「AppleMusic」は、本当に魅力的なサービスか 無料慣れした世代にとっては古くさい
Apple Musicを発表する場で、アップルはSpotifyのフリーミアムモデルを引き合いに出したが、Spotifyも月10ドルの有料プランでは、ストリーミングだけでなく直接楽曲を再生することができ、ロイヤルティの支払いもおよそ7割だという。
しかしそれでもSpotifyとの違いを強調するのは、既存のストリーミングサービスが、無料もしくは有料で利益配分をする「楽曲再販の場」であるとの考えの表れだろう。アップルが目指すのは、App Storeのような、エコシステムを持つ「プラットホーム」なのだ。
時代遅れの感覚にならないか、不安も
ハードルの高いチャレンジをするわけだが、それでもアップルは近い将来、収益面、ユーザー数の点で、ライバルを圧倒することになるだろう。iPhoneやiPadだけでなく、Androidもターゲットに加えることから、アップルのいう1億ユーザーの達成も不可能な数字ではないはずだ。

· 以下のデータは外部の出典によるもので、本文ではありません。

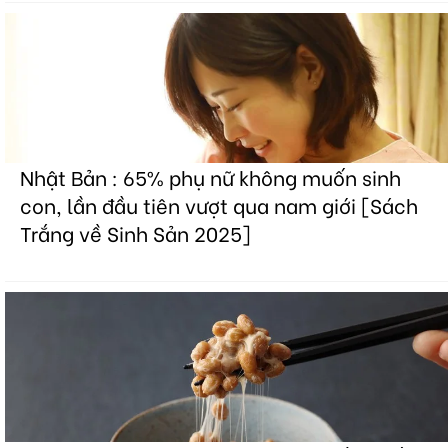
Nhật Bản : 65% phụ nữ không muốn sinh
con, lần đầu tiên vượt qua nam giới [Sách
Trắng về Sinh Sản 2025]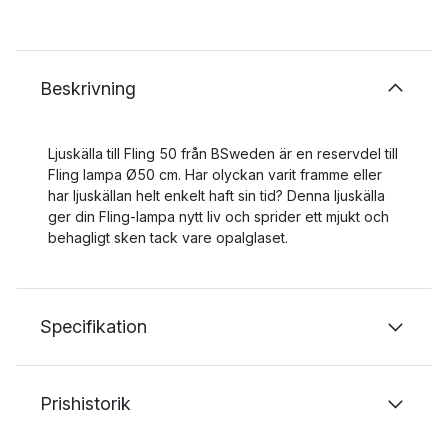
Beskrivning
Ljuskälla till Fling 50 från BSweden är en reservdel till
Fling lampa Ø50 cm. Har olyckan varit framme eller
har ljuskällan helt enkelt haft sin tid? Denna ljuskälla
ger din Fling-lampa nytt liv och sprider ett mjukt och
behagligt sken tack vare opalglaset.
Specifikation
Prishistorik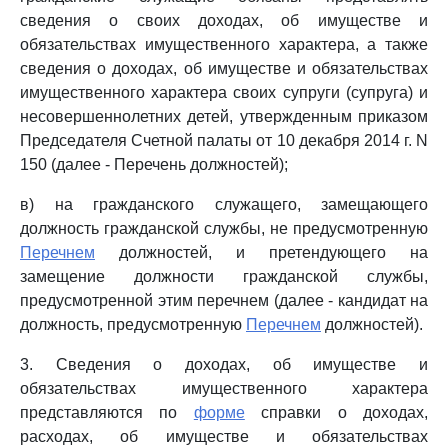
сведения о своих доходах, об имуществе и
обязательствах имущественного характера, а также
сведения о доходах, об имуществе и обязательствах
имущественного характера своих супруги (супруга) и
несовершеннолетних детей, утвержденным приказом
Председателя Счетной палаты от 10 декабря 2014 г. N
150 (далее - Перечень должностей);
в) на гражданского служащего, замещающего
должность гражданской службы, не предусмотренную
Перечнем
должностей, и претендующего на
замещение должности гражданской службы,
предусмотренной этим перечнем (далее - кандидат на
должность, предусмотренную
Перечнем
должностей).
3. Сведения о доходах, об имуществе и
обязательствах имущественного характера
представляются по
форме
справки о доходах,
расходах, об имуществе и обязательствах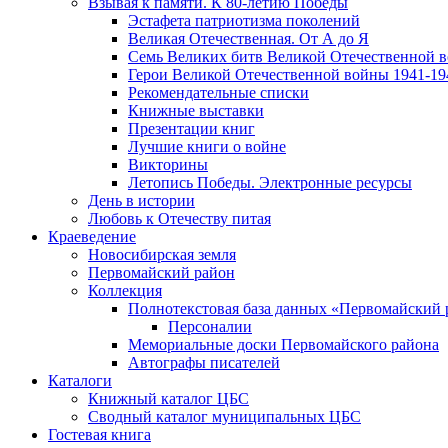
Взывая к памяти. К 80-летию Победы
Эcтафета патриотизма поколений
Великая Отечественная. От А до Я
Семь Великих битв Великой Отечественной 
Герои Великой Отечественной войны 1941-19
Рекомендательные списки
Книжные выставки
Презентации книг
Лучшие книги о войне
Викторины
Летопись Победы. Электронные ресурсы
День в истории
Любовь к Отечеству питая
Краеведение
Новосибирская земля
Первомайский район
Коллекция
Полнотекстовая база данных «Первомайский 
Персоналии
Мемориальные доски Первомайского района
Автографы писателей
Каталоги
Книжный каталог ЦБС
Сводный каталог муниципальных ЦБС
Гостевая книга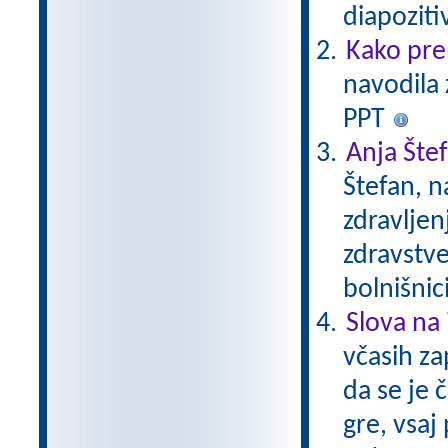
diapoziti
Kako pre
navodila 
PPT
Anja Šte
Štefan, n
zdravljen
zdravstve
bolnišnic
Slova na 
včasih za
da se je 
gre, vsaj 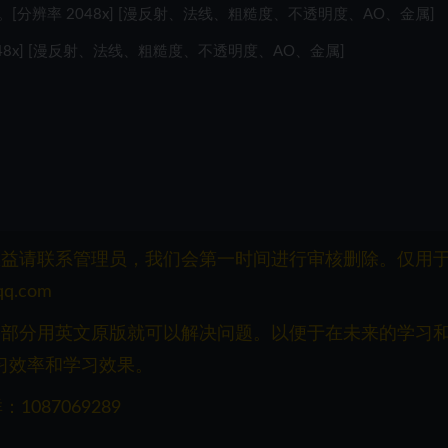
辨率 2048x] [漫反射、法线、粗糙度、不透明度、AO、金属]
8x] [漫反射、法线、粗糙度、不透明度、AO、金属]
权益请联系管理员，我们会第一时间进行审核删除。仅用
q.com
一部分用英文原版就可以解决问题。以便于在未来的学习
习效率和学习效果。
087069289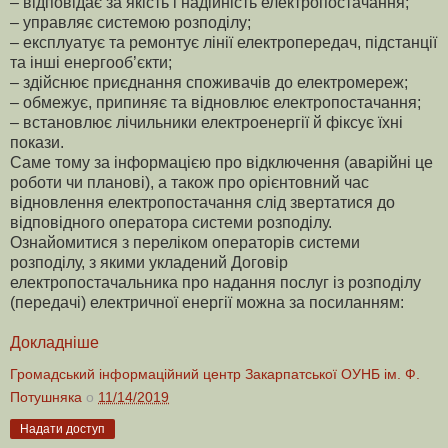
– відповідає за якість і надійність електропостачання;
– управляє системою розподілу;
– експлуатує та ремонтує лінії електропередач, підстанції
та інші енергооб’єкти;
– здійснює приєднання споживачів до електромереж;
– обмежує, припиняє та відновлює електропостачання;
– встановлює лічильники електроенергії й фіксує їхні
покази.
Саме тому за інформацією про відключення (аварійні це
роботи чи планові), а також про орієнтовний час
відновлення електропостачання слід звертатися до
відповідного оператора системи розподілу.
Ознайомитися з переліком операторів системи
розподілу, з якими укладений Договір
електропостачальника про надання послуг із розподілу
(передачі) електричної енергії можна за посиланням:
Докладніше
Громадський інформаційний центр Закарпатської ОУНБ ім. Ф.
Потушняка
о
11/14/2019
Надати доступ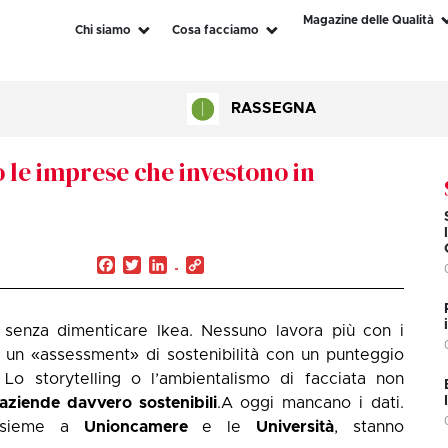
Magazine delle Qualità
Chi siamo
Cosa facciamo
RASSEGNA
 le imprese che investono in
Facebook
Twitter
LinkedIn
Copy
Link
i senza dimenticare Ikea. Nessuno lavora più con i
 un «assessment» di sostenibilità con un punteggio
. Lo storytelling o l’ambientalismo di facciata non
aziende davvero sostenibili
.A oggi mancano i dati.
nsieme a
Unioncamere
e le
Università
, stanno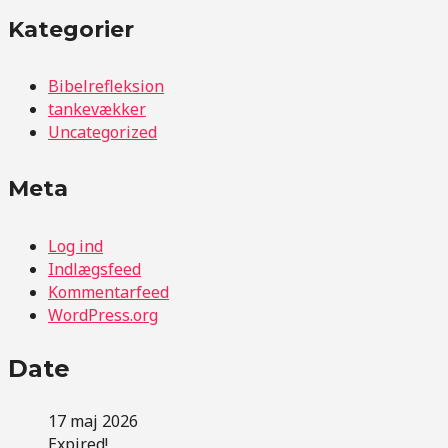
Kategorier
Bibelrefleksion
tankevækker
Uncategorized
Meta
Log ind
Indlægsfeed
Kommentarfeed
WordPress.org
Date
17 maj 2026
Expired!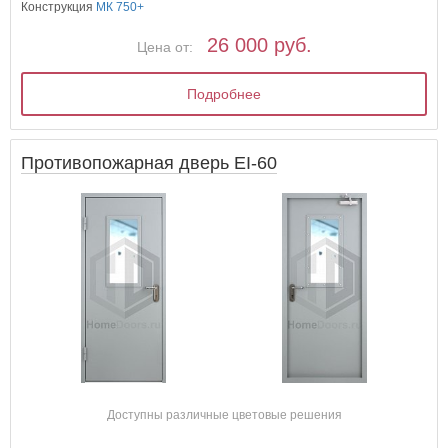
Конструкция
МК 750+
26 000 руб.
Цена от:
Подробнее
Противопожарная дверь EI-60
Доступны различные цветовые решения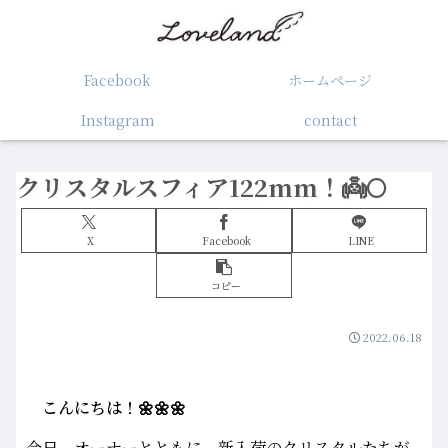
Facebook
ホームぺージ
Instagram
contact
クリスタルスフィア122mm！👼🌕
X
Facebook
LINE
コピー
2022.06.18
こんにちは！🌼🌼🌼
今日、オーナーとともに、新入荷のクリスタルたちが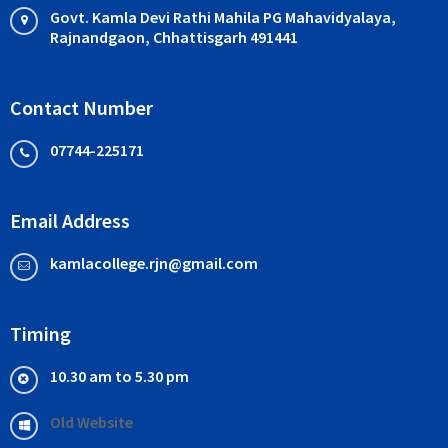
Govt. Kamla Devi Rathi Mahila PG Mahavidyalaya,
Rajnandgaon, Chhattisgarh 491441
Contact Number
07744-225171
Email Address
kamlacollege.rjn@gmail.com
Timing
10.30 am to 5.30 pm
Old Website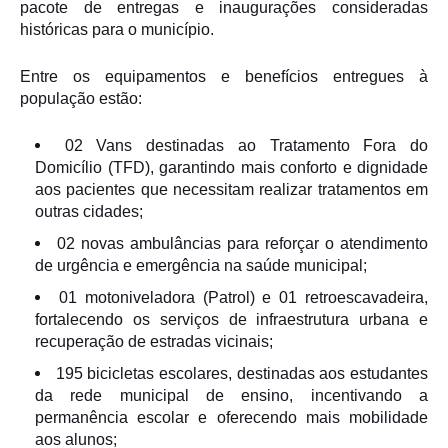
pacote de entregas e inaugurações consideradas
históricas para o município.
Entre os equipamentos e benefícios entregues à
população estão:
02 Vans destinadas ao Tratamento Fora do
Domicílio (TFD), garantindo mais conforto e dignidade
aos pacientes que necessitam realizar tratamentos em
outras cidades;
02 novas ambulâncias para reforçar o atendimento
de urgência e emergência na saúde municipal;
01 motoniveladora (Patrol) e 01 retroescavadeira,
fortalecendo os serviços de infraestrutura urbana e
recuperação de estradas vicinais;
195 bicicletas escolares, destinadas aos estudantes
da rede municipal de ensino, incentivando a
permanência escolar e oferecendo mais mobilidade
aos alunos;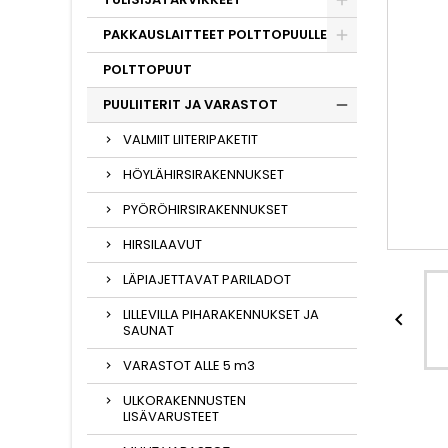
PAKKAUSLAITTEET POLTTOPUULLE
POLTTOPUUT
PUULIITERIT JA VARASTOT
VALMIIT LIITERIPAKETIT
HÖYLÄHIRSIRAKENNUKSET
PYÖRÖHIRSIRAKENNUKSET
HIRSILAAVUT
LÄPIAJETTAVAT PARILADOT
LILLEVILLA PIHARAKENNUKSET JA

SAUNAT
VARASTOT ALLE 5 m3
ULKORAKENNUSTEN
LISÄVARUSTEET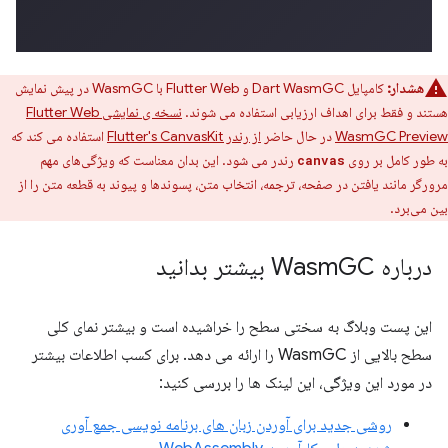
هشدار:
کامپایل Dart WasmGC و Flutter Web با WasmGC در پیش نمایش
هستند و فقط برای اهداف ارزیابی استفاده می شوند.
نسخه ی نمایشی Flutter Web
WasmGC Preview
در حال حاضر
از رندر Flutter's CanvasKit
استفاده می کند که
به طور کامل بر روی
رندر می شود. این بدان معناست که ویژگی‌های مهم
canvas
مرورگر مانند یافتن در صفحه، ترجمه، انتخاب متن، پسوندها و پیوند به قطعه متن را از
بین می‌برد.
درباره Wasm
GC بیشتر بدانید
این پست وبلاگ به سختی سطح را خراشیده است و بیشتر نمای کلی
سطح بالایی از WasmGC را ارائه می دهد. برای کسب اطلاعات بیشتر
در مورد این ویژگی، این لینک ها را بررسی کنید:
روشی جدید برای آوردن زبان های برنامه نویسی جمع آوری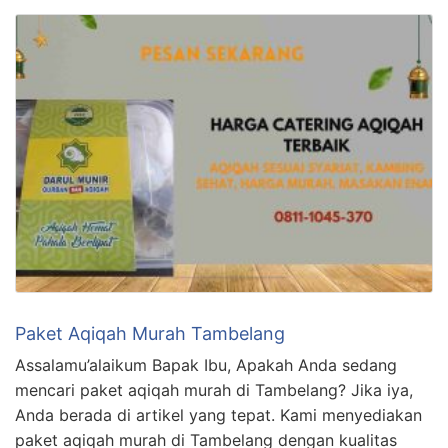
Paket Aqiqah Murah Tambelang
Assalamu’alaikum Bapak Ibu, Apakah Anda sedang
mencari paket aqiqah murah di Tambelang? Jika iya,
Anda berada di artikel yang tepat. Kami menyediakan
paket aqiqah murah di Tambelang dengan kualitas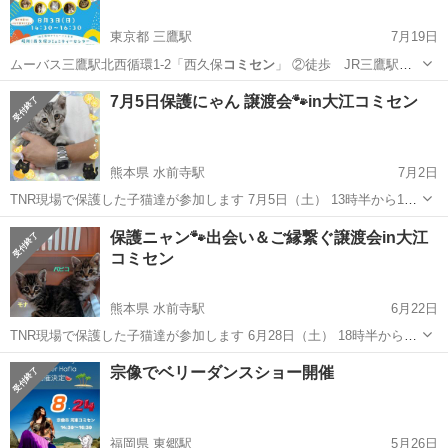
東京都 三鷹駅
7月19日
ムーバス三鷹駅北西循環1-2「西久保
コミセン
」 ②徒歩 JR三鷹駅北
口徒歩…
東京
武蔵野市
三鷹駅
その他
コミセン
7月5日保護にゃん 譲渡会🐾in大江コミセン
熊本県 水前寺駅
7月2日
TNR現場で保護した子猫達が参加します 7月5日（土） 13時半から17
時半まで 夜⭐開催💓 主催【あいねこの木】 大江地域コミュニティセン
熊本
熊本市
水前寺駅
その他
コミセン
保護ニャン🐾出会い＆ご縁繋ぐ譲渡会in大江
ター 大会議室 〒862-0971 熊本県熊本市中央区大江５丁目１２−８
コミセン
涼...
熊本県 水前寺駅
6月22日
TNR現場で保護した子猫達が参加します 6月28日（土） 18時半から21
時半まで 夜⭐開催💓 主催【あいねこの木】 大江地域コミュニティセン
熊本
熊本市
水前寺駅
その他
コミセン
宗像でベリーダンスショー開催
ター 大会議室 〒862-0971 熊本県熊本市中央区大江５丁目１２−８ ...
福岡県 東郷駅
5月26日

その一方で、スマホで聴く音楽は無料が当たり前、ビデオが当たり前、という新たな世代にとって、Apple Musicが魅力的にみえるのか、依然として疑問が残る。
アップルはApple Musicにより「音楽を所有する」という古いビジネスモデルから脱却できるが、それでもユーザーにとっては有料だ。アーティストにとってもユーザーにとっても、より新しい感覚に対応できているのは、無料プラットホームであるグーグルのYouTubeだろう。
アップルの新サービスはその感覚に届いていない。「音楽を所有する」と「無料で音楽を聴く」の間に「有料で音楽を共有する」というモデルが繁栄する余地があるのか。注目していきたい。